K-tel creator Philip Kives has died at age 87
TORONTO – Philip Kives, the tireless TV pitchman whose commercials implored viewers to “wait, there’s more!” while selling everything from vegetable slicers to hit music compilations, has died at age 87.
Samantha Kives said Thursday her father died a day earlier after being hospitalized with an undisclosed illness.
Kives became wealthy after founding K-tel International, which sold Miracle Brush hair removers, Veg-o-matic vegetable slicers and compilation albums with such titles as “Goofy Greats” among other products.
Through it all, Kives mostly remained in his beloved Winnipeg and always balanced work with family life, his daughter said.
“He would literally leave in the middle of a business meeting to come watch us play in a tennis tournament,” she recalled. “The commercials were also a family affair.
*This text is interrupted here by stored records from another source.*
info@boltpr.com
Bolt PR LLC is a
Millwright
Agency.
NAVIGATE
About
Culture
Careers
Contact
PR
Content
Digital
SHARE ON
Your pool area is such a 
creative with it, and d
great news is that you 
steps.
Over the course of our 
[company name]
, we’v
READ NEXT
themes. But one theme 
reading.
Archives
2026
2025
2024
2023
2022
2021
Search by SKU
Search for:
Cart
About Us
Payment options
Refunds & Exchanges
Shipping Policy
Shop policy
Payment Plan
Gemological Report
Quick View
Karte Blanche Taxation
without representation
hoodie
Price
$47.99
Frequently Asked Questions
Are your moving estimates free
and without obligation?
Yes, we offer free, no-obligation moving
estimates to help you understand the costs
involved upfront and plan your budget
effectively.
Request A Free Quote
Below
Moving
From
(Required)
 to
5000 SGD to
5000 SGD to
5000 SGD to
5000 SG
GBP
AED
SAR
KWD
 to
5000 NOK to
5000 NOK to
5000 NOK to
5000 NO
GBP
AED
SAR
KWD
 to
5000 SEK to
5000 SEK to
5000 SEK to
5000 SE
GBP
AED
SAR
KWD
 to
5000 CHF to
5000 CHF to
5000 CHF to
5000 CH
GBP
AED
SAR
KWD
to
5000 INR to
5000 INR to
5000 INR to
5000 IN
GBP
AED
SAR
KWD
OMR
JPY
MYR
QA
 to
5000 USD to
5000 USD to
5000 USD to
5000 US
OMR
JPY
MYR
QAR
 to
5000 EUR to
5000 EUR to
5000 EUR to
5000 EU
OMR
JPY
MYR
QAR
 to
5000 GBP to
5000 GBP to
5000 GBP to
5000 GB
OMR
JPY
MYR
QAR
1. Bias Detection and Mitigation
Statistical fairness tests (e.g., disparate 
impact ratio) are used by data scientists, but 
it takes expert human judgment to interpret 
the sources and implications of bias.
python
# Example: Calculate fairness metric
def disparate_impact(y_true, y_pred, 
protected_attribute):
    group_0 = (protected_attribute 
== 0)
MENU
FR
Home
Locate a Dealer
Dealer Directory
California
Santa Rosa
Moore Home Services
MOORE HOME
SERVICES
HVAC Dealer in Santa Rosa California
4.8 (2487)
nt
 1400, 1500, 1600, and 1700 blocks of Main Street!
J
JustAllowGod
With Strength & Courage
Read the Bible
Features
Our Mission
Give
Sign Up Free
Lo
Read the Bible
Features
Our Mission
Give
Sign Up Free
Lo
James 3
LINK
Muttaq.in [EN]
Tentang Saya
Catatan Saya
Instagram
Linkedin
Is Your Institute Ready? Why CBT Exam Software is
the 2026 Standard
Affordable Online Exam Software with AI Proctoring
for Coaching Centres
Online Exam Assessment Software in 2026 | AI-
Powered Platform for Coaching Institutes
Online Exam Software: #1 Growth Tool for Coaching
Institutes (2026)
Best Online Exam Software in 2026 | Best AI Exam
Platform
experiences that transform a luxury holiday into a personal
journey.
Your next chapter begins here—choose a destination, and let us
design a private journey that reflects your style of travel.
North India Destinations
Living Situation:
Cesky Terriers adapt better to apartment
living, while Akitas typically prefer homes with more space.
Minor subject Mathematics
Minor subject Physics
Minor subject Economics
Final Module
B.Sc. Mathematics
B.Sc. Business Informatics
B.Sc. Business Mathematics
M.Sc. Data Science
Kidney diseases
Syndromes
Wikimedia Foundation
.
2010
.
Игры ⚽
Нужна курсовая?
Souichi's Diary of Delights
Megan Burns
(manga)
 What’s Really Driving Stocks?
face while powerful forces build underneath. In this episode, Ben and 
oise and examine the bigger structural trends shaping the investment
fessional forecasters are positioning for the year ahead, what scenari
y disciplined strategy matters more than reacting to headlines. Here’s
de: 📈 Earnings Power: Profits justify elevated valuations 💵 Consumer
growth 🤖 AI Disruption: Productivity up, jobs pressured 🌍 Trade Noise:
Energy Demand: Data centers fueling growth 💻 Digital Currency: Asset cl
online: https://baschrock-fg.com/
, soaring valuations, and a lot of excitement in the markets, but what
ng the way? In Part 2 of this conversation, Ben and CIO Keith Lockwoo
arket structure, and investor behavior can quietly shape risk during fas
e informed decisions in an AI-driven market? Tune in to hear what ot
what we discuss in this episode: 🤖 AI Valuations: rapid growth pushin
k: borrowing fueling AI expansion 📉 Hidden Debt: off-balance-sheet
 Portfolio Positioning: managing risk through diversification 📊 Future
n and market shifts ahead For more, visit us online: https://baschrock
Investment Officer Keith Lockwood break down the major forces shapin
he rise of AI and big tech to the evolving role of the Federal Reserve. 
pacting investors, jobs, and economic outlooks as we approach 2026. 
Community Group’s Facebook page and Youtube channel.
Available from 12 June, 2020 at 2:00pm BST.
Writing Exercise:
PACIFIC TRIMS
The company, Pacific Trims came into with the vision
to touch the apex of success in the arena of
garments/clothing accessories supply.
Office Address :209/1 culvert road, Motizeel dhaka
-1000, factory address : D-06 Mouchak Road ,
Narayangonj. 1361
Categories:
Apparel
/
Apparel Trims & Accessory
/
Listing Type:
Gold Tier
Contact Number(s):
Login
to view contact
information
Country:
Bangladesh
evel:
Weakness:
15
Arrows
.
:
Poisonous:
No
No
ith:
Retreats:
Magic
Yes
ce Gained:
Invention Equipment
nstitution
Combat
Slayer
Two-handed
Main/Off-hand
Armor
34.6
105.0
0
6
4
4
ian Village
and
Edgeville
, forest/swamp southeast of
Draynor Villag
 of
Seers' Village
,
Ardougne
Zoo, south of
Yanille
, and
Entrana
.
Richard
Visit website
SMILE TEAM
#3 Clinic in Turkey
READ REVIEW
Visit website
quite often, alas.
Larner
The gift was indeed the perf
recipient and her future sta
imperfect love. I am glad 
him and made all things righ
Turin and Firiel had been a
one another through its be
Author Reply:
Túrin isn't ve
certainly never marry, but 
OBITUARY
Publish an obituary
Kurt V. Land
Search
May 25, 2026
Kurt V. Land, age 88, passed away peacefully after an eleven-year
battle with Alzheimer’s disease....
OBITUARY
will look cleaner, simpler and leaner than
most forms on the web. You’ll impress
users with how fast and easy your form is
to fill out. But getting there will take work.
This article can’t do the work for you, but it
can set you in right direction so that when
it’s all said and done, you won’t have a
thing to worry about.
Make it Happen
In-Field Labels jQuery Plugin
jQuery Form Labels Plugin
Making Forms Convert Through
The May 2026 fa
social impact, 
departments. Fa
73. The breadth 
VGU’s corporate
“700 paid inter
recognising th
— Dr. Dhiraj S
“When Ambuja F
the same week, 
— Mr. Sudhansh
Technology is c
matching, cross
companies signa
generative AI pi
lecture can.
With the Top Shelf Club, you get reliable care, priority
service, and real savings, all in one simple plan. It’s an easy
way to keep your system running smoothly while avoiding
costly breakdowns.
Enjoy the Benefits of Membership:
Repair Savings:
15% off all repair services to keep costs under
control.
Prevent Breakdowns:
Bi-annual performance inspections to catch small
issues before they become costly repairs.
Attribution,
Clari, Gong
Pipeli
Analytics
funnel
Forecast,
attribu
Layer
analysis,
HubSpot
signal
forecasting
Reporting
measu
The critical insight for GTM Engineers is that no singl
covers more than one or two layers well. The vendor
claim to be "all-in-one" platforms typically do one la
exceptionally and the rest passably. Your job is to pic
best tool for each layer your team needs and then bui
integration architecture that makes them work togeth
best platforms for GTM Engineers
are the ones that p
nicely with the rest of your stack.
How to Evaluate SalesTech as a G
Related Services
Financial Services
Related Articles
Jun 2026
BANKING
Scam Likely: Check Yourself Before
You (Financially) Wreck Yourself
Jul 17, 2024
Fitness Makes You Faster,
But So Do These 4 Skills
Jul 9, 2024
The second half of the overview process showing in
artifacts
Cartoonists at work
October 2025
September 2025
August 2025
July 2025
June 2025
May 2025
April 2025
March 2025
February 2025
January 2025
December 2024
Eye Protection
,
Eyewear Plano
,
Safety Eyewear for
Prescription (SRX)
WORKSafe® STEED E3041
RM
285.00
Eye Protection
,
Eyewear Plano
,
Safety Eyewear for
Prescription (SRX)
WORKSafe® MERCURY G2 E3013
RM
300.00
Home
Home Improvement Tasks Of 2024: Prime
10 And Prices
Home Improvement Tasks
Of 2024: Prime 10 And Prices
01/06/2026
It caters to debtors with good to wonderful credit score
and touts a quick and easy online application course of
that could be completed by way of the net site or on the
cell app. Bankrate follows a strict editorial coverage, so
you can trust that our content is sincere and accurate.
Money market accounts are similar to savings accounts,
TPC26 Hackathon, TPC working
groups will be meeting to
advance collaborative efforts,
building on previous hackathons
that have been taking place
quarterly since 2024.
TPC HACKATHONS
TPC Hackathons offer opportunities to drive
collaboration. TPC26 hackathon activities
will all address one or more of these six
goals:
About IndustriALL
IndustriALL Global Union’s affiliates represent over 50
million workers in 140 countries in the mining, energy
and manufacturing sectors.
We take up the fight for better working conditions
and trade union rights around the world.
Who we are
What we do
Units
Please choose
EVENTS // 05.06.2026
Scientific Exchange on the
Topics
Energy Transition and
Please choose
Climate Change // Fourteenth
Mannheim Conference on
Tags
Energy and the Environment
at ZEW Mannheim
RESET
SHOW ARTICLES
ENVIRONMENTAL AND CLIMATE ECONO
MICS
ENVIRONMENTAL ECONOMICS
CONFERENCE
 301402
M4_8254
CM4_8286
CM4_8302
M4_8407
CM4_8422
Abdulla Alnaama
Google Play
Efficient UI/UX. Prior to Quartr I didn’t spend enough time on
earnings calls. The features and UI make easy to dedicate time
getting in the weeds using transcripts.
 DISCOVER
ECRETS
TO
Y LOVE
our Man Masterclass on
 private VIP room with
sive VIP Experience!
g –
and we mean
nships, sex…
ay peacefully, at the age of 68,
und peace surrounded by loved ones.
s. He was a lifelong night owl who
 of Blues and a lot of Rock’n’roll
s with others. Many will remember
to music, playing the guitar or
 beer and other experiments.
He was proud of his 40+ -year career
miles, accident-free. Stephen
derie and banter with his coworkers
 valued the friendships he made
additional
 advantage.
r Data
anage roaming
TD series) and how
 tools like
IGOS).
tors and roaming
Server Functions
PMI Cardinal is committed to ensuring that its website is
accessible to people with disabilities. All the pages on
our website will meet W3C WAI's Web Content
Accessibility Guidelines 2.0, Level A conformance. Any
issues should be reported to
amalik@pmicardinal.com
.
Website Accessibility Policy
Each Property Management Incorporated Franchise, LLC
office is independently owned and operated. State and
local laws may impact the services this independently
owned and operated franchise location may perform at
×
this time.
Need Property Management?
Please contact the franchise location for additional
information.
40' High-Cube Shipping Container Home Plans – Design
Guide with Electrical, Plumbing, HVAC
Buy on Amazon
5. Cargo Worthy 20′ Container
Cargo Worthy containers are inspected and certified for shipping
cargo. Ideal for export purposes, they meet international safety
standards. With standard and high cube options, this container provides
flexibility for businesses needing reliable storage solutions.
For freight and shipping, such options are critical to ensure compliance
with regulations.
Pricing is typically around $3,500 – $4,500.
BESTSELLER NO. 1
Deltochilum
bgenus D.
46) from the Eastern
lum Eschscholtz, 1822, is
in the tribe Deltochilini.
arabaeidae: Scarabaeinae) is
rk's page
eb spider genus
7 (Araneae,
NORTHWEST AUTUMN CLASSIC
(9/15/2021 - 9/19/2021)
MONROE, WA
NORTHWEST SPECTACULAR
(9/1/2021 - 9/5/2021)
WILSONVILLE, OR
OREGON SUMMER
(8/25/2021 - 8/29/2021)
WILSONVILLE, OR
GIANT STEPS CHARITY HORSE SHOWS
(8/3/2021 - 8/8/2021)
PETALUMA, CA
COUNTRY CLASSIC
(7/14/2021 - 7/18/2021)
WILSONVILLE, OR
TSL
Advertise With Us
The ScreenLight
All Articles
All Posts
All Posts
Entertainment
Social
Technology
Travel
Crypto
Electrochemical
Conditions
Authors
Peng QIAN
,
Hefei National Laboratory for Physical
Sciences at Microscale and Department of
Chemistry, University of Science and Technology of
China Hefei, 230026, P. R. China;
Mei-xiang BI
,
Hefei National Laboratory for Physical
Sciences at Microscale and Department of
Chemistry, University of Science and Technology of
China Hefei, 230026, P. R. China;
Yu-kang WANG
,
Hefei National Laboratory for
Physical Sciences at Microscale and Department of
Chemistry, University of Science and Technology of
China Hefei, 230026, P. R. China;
A lot of the commercials he shot, he’d bring us kids in … and we’d be actors in the commercials.”
Kives started K-tel in the 1960s, and according to his website, his biggest selling product was the Miracle Brush, which sold 28 million in the late 1960s. More products would follow, including the Pocket Fisherman, a hamburger patty stacker and the mood ring.
Kives said his biggest music seller was “Hooked on Classics,” which sold more than 10 million records.